### Text under study

People have been exploring the hexaflexagon using the pinch flex and the Tuckerman traverse since the 1930's (see the Wikipedia article for more information). Bruce McLean first published an article on the v-flex in 1979 with a more recent article mapping the 9 sided hexaflexagon using the pinch flex and v-flex.
Below is a diagram mapping out the states of the 5 sided hexaflexagon using the pinch flex, v-flex, tuck flex and pyramid shuffle. You can create this flexagon using the color template described on the hexaflexagon page.
The above diagram shows which flexes to use to travel between the various states. The directional arrows indicate a tuck flex in one direction and an inverse tuck going in the opposite direction. The states are numbered 1-34. A single quote after the number indicates the state is the complement of another state. Swap 2's and 5's and then 3's and 4's to get the complement of a state. For example, the complement of a side numbered 123451 is 154321. A complement behaves the same as the original state, so if you can pinch flex from state 1 to 2, you can pinch flex from state 1' to 2'. States 1-34 and their complements total 65 unique states, since 1, 16 and 34 are self complements.

### Absolute pixel coordinate data
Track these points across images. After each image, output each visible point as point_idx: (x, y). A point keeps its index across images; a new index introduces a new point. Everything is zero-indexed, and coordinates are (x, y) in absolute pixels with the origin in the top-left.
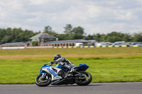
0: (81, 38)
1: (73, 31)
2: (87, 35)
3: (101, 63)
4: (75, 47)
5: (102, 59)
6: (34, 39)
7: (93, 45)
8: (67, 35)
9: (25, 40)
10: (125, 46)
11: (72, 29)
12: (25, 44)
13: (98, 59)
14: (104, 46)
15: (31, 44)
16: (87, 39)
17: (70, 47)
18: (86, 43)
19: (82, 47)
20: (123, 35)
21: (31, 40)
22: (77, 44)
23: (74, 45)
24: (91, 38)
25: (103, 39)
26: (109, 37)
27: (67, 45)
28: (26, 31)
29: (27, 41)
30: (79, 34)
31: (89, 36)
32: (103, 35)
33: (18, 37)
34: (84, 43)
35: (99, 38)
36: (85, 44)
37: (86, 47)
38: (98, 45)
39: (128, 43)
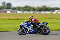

---

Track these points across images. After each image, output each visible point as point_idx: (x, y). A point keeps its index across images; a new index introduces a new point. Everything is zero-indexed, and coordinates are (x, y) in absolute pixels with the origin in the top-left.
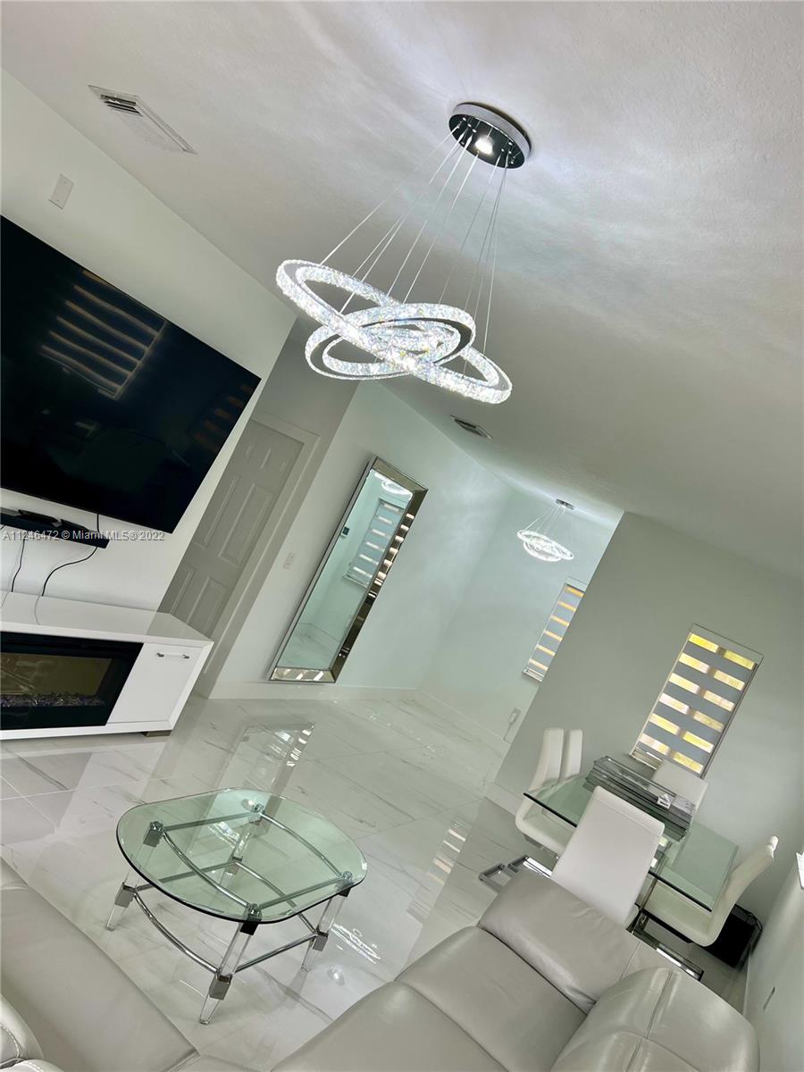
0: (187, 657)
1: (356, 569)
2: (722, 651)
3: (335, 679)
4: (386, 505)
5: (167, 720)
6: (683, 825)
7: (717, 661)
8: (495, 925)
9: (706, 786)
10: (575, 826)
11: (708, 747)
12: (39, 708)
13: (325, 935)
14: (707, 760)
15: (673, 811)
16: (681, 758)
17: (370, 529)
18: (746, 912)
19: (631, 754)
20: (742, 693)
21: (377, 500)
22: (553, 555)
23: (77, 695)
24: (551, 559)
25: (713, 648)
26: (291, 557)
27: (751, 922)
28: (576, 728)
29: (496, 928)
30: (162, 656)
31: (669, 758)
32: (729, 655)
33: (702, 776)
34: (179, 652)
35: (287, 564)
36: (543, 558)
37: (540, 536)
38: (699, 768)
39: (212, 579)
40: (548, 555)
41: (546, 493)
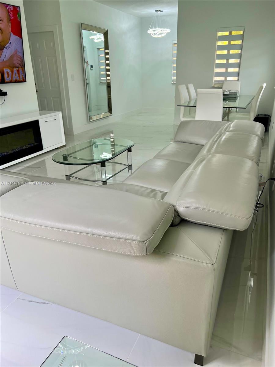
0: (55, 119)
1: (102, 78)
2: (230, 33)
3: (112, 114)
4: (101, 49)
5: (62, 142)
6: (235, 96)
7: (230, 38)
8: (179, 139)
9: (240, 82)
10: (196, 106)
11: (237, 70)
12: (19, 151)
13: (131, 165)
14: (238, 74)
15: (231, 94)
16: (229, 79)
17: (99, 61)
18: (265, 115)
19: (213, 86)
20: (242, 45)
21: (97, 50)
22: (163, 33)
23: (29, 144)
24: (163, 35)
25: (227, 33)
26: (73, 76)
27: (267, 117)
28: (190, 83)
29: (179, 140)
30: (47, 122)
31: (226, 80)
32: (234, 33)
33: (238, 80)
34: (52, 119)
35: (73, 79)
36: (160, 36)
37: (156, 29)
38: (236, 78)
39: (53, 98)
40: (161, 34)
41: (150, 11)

### Directions
According to the hexaflexagon text, how many unique states do states 1-34 and their complements total?

### Finished exercise
65 unique states.